Fast radio bursts are having a moment in the science community.
After another repeating fast radio signal was traced to a nearby galaxy last month, a new study found that this burst occurs in a regular pattern -- sending signals to Earth every 16 days.
According to the new study published Feb. 3, this is the first time astronomers have identified a steady pattern in the FRBs. The first 28 cycles were detected between September 2018 and October 2019.
"We find that bursts arrive in a 4.0-day phase window, with some cycles showing no bursts, and some showing multiple bursts, within CHIME’s limited daily exposure," the study's authors wrote.
Where is this signal coming from? Besides tracing it to a galaxy 500 million light-years away (relatively nearby), scientists don't yet know. But, detecting the pattern is an important step to pinpointing an origin.

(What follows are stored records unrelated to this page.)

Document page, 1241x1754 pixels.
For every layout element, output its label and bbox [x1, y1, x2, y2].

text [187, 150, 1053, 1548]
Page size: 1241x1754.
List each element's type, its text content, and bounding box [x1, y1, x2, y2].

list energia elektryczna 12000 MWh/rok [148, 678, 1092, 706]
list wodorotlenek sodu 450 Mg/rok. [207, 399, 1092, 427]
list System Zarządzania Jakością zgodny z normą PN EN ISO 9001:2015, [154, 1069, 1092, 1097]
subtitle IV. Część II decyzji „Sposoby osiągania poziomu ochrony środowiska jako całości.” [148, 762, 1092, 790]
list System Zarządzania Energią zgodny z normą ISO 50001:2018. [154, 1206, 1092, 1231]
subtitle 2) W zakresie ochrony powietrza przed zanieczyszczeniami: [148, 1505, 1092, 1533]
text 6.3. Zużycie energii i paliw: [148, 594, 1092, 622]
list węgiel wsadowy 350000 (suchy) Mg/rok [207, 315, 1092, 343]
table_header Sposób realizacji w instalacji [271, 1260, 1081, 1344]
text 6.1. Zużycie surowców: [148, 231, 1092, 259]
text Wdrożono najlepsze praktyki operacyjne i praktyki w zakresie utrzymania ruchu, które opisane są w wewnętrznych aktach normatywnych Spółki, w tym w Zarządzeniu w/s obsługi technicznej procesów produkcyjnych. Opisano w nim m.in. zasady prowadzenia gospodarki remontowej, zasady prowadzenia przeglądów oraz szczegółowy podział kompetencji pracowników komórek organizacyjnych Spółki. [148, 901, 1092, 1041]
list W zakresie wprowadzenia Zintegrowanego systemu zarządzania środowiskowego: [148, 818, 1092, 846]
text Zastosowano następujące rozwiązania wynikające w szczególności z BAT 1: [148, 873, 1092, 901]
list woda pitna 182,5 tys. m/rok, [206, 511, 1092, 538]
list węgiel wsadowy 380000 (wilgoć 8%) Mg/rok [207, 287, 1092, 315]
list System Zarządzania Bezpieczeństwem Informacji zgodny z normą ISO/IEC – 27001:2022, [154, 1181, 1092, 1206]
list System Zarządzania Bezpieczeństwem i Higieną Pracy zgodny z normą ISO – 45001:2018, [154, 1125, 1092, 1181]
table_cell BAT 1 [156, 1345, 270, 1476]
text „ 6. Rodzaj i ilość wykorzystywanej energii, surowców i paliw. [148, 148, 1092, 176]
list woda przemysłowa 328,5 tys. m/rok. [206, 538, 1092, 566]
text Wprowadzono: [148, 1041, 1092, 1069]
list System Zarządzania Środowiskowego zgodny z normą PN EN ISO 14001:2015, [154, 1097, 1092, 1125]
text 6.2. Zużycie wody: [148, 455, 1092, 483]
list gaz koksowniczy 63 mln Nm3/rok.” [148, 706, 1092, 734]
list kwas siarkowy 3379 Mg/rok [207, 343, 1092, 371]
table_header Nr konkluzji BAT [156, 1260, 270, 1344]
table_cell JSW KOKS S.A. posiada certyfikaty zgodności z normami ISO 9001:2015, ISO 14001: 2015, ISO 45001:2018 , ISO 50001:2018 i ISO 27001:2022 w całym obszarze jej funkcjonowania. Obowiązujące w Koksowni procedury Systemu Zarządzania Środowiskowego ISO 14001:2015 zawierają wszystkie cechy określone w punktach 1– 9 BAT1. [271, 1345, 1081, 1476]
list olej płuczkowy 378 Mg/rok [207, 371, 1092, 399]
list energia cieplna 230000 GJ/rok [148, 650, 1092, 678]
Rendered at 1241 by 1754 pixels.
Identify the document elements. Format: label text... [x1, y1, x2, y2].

This repeating FRB was first detected in January 2020 using eight telescopes from around the world. The repeating pattern was discovered by the Canadian Hydrogen Intensity Mapping Experiment Fast Radio Burst Project (CHIME/FRB).
Canadian telescope CHIME is the same one that detected eight FRBs flashing from deep space in August 2019.
FRBs last only a few milliseconds but can expel more energy than 500 million suns. The first FRB was detected in 2007.
Theories about the precise origins of FRBs include two neutron stars or black holes colliding, evaporating black holes, interstellar explosions called supernovae or a fast-spinning neutron star with a strong magnetic field.
Yes, some suggest they could come from alien life. However, NASA's Jet Propulsion Laboratory says new data being collected doesn't fit quite right with any of these theories.
And, the discovery of an FRB repeating in a pattern definitely doesn't fit neatly into any of these explanations for the signal origins.
According to Space.com, patterns like this signal in astrophysics indicated a spinning or orbiting celestial objects.